Court rules on insurance claim disputes

A recent court ruling clarified business interruption insurance claims related to Covid-19 and its implications for policyholders
On 9 May 2025, HHJ Russen KC issued a significant judgment in the case of Carbis Bay Hotel Limited & Anor v American International Group Limited ([2025] EWHC 1041 (Comm)). This ruling was crucial as it clarified how business interruption insurance claims should be interpreted amid the challenges posed by the Covid-19 pandemic. The litigation arose from a Part 8 Claim initiated by two claimant companies, Carbis Bay Hotel Limited and Atlantic Bay Hotel Limited, against their insurer, American International Group Limited (AIG). They sought to claim losses incurred due to mandatory business closures imposed by the government during the peak of the pandemic.
The claimants aimed to recover compensation for substantial interruptions to their business operations. They focused on a specific timeframe, delineating losses from 26 March to 6 July 2020, during which their activities were either significantly curbed or completely halted owing to governmental regulations related to Covid-19. The crux of the litigation revolved around whether the terms of their insurance policy, referred to as the ‘Commercial Combined’ policy, provided cover for losses stemming from the Covid-19 outbreak, recognised as a notifiable disease as of 5 March 2020.
In his judgment, HHJ Russen elucidated that the vital point of consideration was whether Covid-19 constituted an ‘infectious disease’ as described within the insurance contract. The court discovered that the policy contained a defined list of specific infectious diseases. Since Covid-19 was absent from this list, the court ultimately concluded that the claimants’ proposition for including Covid-19 as a covered disease under the business interruption section of the policy was not valid. The judgment highlighted that while the insurance policy referred to ‘infectious diseases’, the definition of ‘disease’ was specifically limited and did not include any affliction outside the enumerated list.
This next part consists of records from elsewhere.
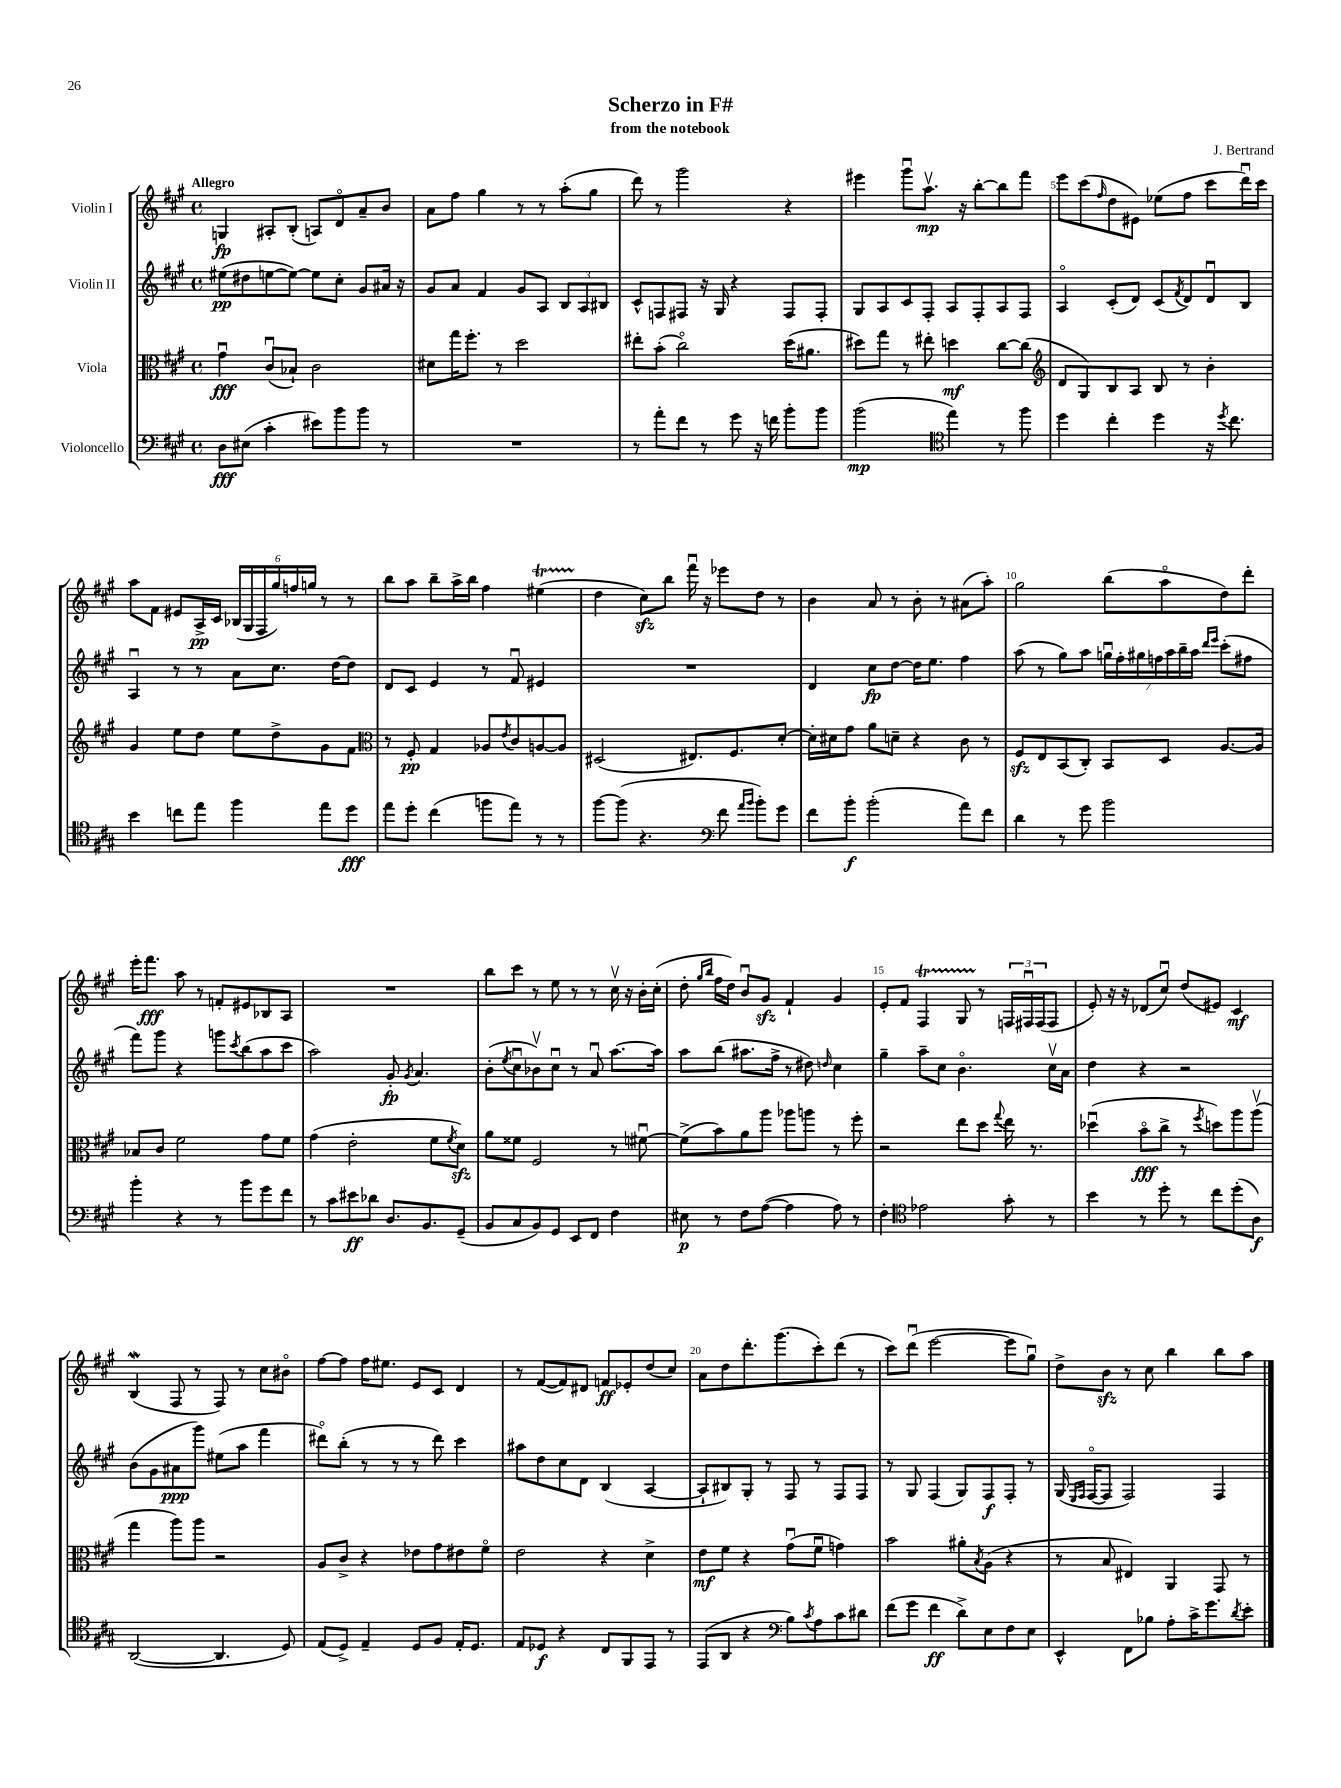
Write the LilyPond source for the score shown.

\header { title = "Scherzo in F#" composer = "J. Bertrand" subtitle = "from the notebook" }
<<
\new StaffGroup <<
\new Staff = "s0" \with { instrumentName = "Violin I" } {
    \clef treble \key a \major \defaultTimeSignature \time 4/4 \tempo "Allegro"
    g4\fp ais8-. b8-.( a8) d'8\flageolet a'8-- b'8 |
    a'8 fis''8 gis''4 r8 r8 a''8-.( gis''8 |
    d'''8) r8 gis'''2 r4 |
    eis'''4 gis'''8\downbow a''8.\upbow\mp r16 b''8~-. b''8 fis'''8 |
    e'''8 cis'''8( \grace { fis''16 } d''8 eis'8) ees''8( fis''8 cis'''8 d'''16\downbow) cis'''16 |
    a''8 fis'8 eis'8 a16->\pp cis'16 \tuplet 6/4 { bes16( gis16 fis16 gis''16) f''16 g''16 } r8 r8 |
    b''8 a''8 b''8-- a''16-> b''16 fis''4 eis''4\startTrillSpan( |
    d''4\stopTrillSpan cis''8\sfz) b''8 fis'''16\downbow r16 ees'''8 d''8 r8 |
    b'4 a'8 r8 b'8-. r8 ais'8( a''8-.) |
    gis''2 b''8( a''8\flageolet d''8) d'''8-. |
    e'''16-. fis'''8.\fff a''8 r8 f'8-. eis'8 bes8 a8 |
    R1 |
    b''8 cis'''8 r8 e''8 r8 r8 cis''16\upbow r16 b'16-. cis''16-.( |
    d''8-. \grace { gis''16 b''16 } fis''16 d''16) b'8\downbow gis'8\sfz fis'4-! gis'4 |
    e'8-. fis'8 fis4\startTrillSpan gis8 r8\stopTrillSpan \tuplet 3/2 { f16 fis16\downbow fis16( } fis8 |
    e'8-.) r16 r16 des'8( cis''8\downbow) d''8( eis'8) cis'4\mf |
    b4\mordent( fis8 r8 fis8) r8 cis''8 bis'8\flageolet |
    fis''8~ fis''8 fis''16 eis''8. e'8 cis'8 d'4 |
    r8 fis'8~( fis'8) dis'8 f'8\ff ees'8-. d''8( cis''8) |
    a'8 d''8 d'''8.-. gis'''8.( cis'''8-.) d'''8( r8 |
    cis'''8) d'''8\downbow( e'''2~ e'''8 gis''8\downbow) |
    d''8-> b'8\sfz r8 cis''8 b''4 b''8 a''8 \bar "|." |
}
\new Staff = "s1" \with { instrumentName = "Violin II" } {
    \clef treble \key a \major \defaultTimeSignature \time 4/4
    eis''8\pp( dis''8 e''8~ e''8~) e''8 cis''8-. gis'8 ais'16 r16 |
    gis'8 a'8 fis'4 gis'8 a8 \tuplet 3/2 { b8 a8 bis8 } |
    cis'8-^ f8 fis8 r16 gis16 r4 fis8 fis8-. |
    gis8 a8 cis'8 fis8-. a8 fis8-. a8 fis8 |
    a4\flageolet cis'8-.( d'8) cis'8( \acciaccatura { fis'8 } d'8) d'8\downbow b8 |
    a4\downbow r8 r8 a'8 cis''8. d''16~ d''8 |
    d'8 cis'8 e'4 r8 fis'8\downbow eis'4 |
    R1 |
    d'4 cis''8\fp d''8~ d''16 e''8. fis''4 |
    a''8( r8 gis''8) a''8 \tuplet 7/4 { g''16\downbow fis''16-. gis''16 f''16 a''16 b''16-- a''16 } \grace { d'''16 e'''16 } cis'''8-.( fis''8 |
    fis'''8) gis'''8 r4 g'''8 \acciaccatura { cis'''8 } b''8( a''8 cis'''8 |
    a''2) gis'8-.\fp \acciaccatura { gis'8 } a'4. |
    b'8-.( \acciaccatura { e''8 } cis''8\downbow bes'8\upbow) cis''8\downbow r8 a'8\downbow a''8.~ a''16 |
    a''8 b''8( ais''8. fis''16-> r8 dis''8) \grace { d''16 } cis''4 |
    gis''4-- a''8-- cis''8 b'4.\flageolet cis''16\upbow a'16 |
    d''4 r4 r2 |
    b'8( gis'8 ais'8\ppp gis'''8) eis''8( a''8 fis'''4 |
    dis'''8\flageolet) b''8-.( r8 r8 r8 dis'''8) cis'''4 |
    ais''8 d''8 cis''8 d'8 b4( a4~ |
    a8-! bis8) gis8-. r8 fis8 r8 fis8 fis8 |
    r8 gis8 fis4( gis8) fis8\f fis8-. r8 |
    gis16( \grace { e16 fis16 } fis16~\flageolet fis8 fis2) fis4 \bar "|." |
}
\new Staff = "s2" \with { instrumentName = "Viola" } {
    \clef alto \key a \major \defaultTimeSignature \time 4/4
    gis'4\downbow\fff cis'8\downbow( bes8-!) cis'2 |
    dis'8 gis''16 fis''8.-. r8 d''2 |
    eis''8-. b'8-.( cis''2\flageolet) d''16( ais'8. |
    dis''8) gis''8 r8 eis''8-. d''4\mf cis''8~ cis''8( |
    \clef treble d'8 gis8) b8 a8 b8 r8 b'4-. |
    gis'4 e''8 d''8 e''8 d''8-> gis'8 fis'8 |
    \clef alto r8 fis8-.\pp gis4 aes8 \acciaccatura { e'8 } cis'8 a8~ a8 |
    dis2( eis8.) fis8. d'8~-. |
    d'16-. dis'16 gis'8 a'8 d'8-- r4 cis'8 r8 |
    fis8\sfz e8 b,8( cis8-.) b,8 d8 a8.~ a16 |
    bes8 cis'8 fis'2 gis'8 fis'8 |
    gis'4( e'2-. fis'8 \acciaccatura { fis'8 } d'8\sfz) |
    a'8 fisis'8 fis2 r8 fis'8~\downbow |
    fis'8->( b'8) a'8 a''8 aes''8 a''8 r8 fis''8-. |
    r2 e''8 d''8 \appoggiatura { gis''8 } e''16 r8. |
    des''4\downbow( b'8\flageolet\fff cis''8-> r8 \acciaccatura { fis''8 } d''8) a''8 a''8\upbow( |
    gis''4 a''8) a''8 r2 |
    a8 cis'8-> r4 ees'8 gis'8 eis'8 fis'8\flageolet |
    e'2 r4 d'4-> |
    e'8\mf fis'8 r4 gis'8\downbow( fis'8\downbow g'4) |
    b'2 ais'8-. \acciaccatura { b8 } a8( r4 |
    r8 b8 eis4) a,4 gis,8 r8 \bar "|." |
}
\new Staff = "s3" \with { instrumentName = "Violoncello" } {
    \clef bass \key a \major \defaultTimeSignature \time 4/4
    d8\fff eis8( cis'4-. eis'8) b'8 b'8 r8 |
    R1 |
    r8 a'8-. fis'8 r8 gis'8 r16 f'16 b'8-. b'8 |
    b'2\mp( \clef tenor e''4) r8 fis''8 |
    d''4 cis''4-. d''4 r16 \acciaccatura { d''8 } cis''8. |
    b'4 c''8 e''8 fis''4 e''8 d''8\fff |
    e''8 d''8-. cis''4( f''8 e''8) r8 r8 |
    fis''8~ fis''8( r4. \clef bass fis'8 \grace { a'16 b'16 } b'8-.) gis'8 |
    fis'8 b'8-.\f b'2-.( a'8) fis'8 |
    d'4 r8 gis'8 b'2 |
    b'4-. r4 r8 b'8 gis'8 fis'8 |
    r8 cis'8 eis'8\ff des'8 d8. b,8. gis,8--( |
    b,8 cis8 b,8) gis,8 e,8 fis,8 fis4 |
    eis8\p r8 fis8 a8~( a4 a8) r8 |
    fis4-. \clef tenor ees'2 gis'8-. r8 |
    b'4 r8 d''8-. r8 cis''8 d''8-.( a8\f) |
    a,2~( a,4. d8) |
    e8( d8->) e4-- d8 fis8 e16-. d8. |
    e8 des8\f r4 cis8 fis,8 e,8 r8 |
    e,8( a,8 r4 \clef bass b8) \acciaccatura { cis'8 } a8 cis'8 dis'8 |
    fis'8( gis'8 fis'4\ff d'8->) e8 fis8 e8 |
    e,4-^ fis,8 bes8 a8-. cis'16-> gis'8. \acciaccatura { d'8 } e'8-. \bar "|." |
}
>>
>>
\layout { \context { \Score \override BarNumber.break-visibility = ##(#f #t #t) barNumberVisibility = #(every-nth-bar-number-visible 5) } }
Moreover, the judge acknowledged ancillary issues raised throughout the proceedings concerning the nature of the insurance policy and the claimant's rights. Evidence indicated that the claimants faced substantial financial losses, exceeding the £100,000 limit specified in the insurance policy, thereby enhancing their argument about the economic damages inflicted by the lockdown measures implemented during the pandemic. Nevertheless, HHJ Russen concluded that AIG’s denial of the claim was justifiable based on the precise exclusionary terms outlined in the contract.
While the ruling specifically addressed the claims of the hotel operators, it also carried wider implications for businesses facing similar insurance-related challenges during pandemic closures. The case underscores the imperative for policyholders to meticulously examine the definitions and stipulations contained within their insurance contracts, especially in the context of unforeseen global events like pandemics.
Finally, the judgment has been disseminated to all concerned parties and will be publicly accessible through The National Archives. This ruling not only shed light on the contractual interpretations related to pandemic business interruption claims but also potentially sets a precedent for future disputes of a similar nature, encouraging other policyholders to reassess their situations in light of the court's findings.